A new way to understand sea breezes using sophisticated forecasting methods could make offshore wind farms a more predictable source of energy.

The behavior of offshore sea breezes, and how the ocean influences them, were largely mysteries until now, says lead author Greg Seroka, who earned a doctorate in physical oceanography at Rutgers University and is a National Oceanic and Atmospheric Administration scientist.

“We’ve developed a technique to characterize and predict sea breezes, which could be critically beneficial for offshore wind turbine construction planning, operations, and maintenance—and help make wind a reliable substitute for fossil fuels,” he says.

The study, which appears in the Journal of Geophysical Research: Atmospheres, combines for the first time a statistical analysis technique with a weather forecasting model to assess sea breezes near-shore and offshore.

Researchers looked at sea breezes that cross the New Jersey Wind Energy Area, a federally designated zone off Ocean, Atlantic, and Cape May counties where industry may build huge wind turbines.

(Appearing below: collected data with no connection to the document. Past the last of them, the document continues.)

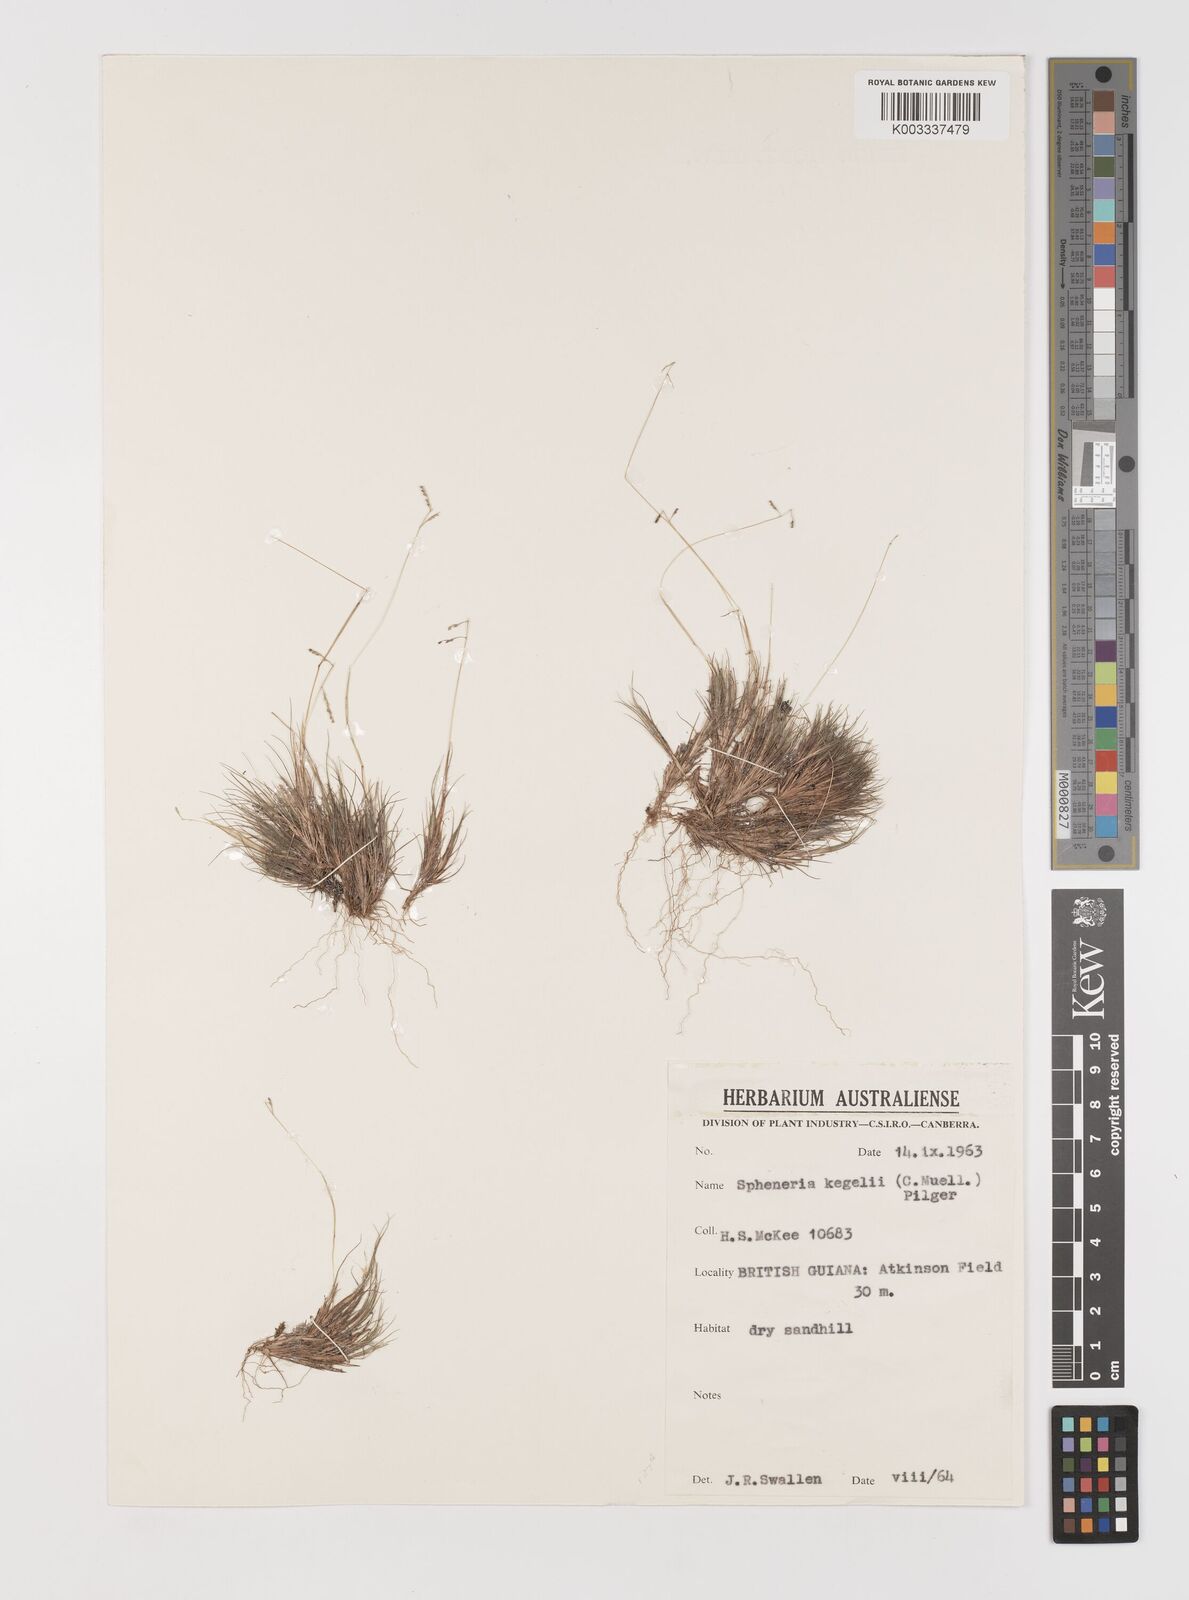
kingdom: Plantae
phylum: Tracheophyta
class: Liliopsida
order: Poales
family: Poaceae
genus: Spheneria
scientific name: Spheneria kegelii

The findings show that during the summer, sea breezes often arise on hot afternoons when energy demands peak, but conditions change when winds from the southwest push warm surface water away from shore.

This causes upwelling of much colder bottom water that hits beaches, chills swimmers, and causes offshore sea breezes to begin about five hours earlier than normal and become more intense.

Further, winds blowing over coastal lands keep near-shore sea breezes from moving inland, but the land-based winds have little effect on sea breezes offshore.

The nation’s first commercial offshore wind project—in waters off Block Island, Rhode Island—consists of five 6-megawatt wind turbines and began operating in December 2016. More than 20 offshore wind projects are in various stages of development across the United States, according to the US Department of Energy.

Additional coauthors from Rutgers and the Jerusalem College of Technology contributed to the work.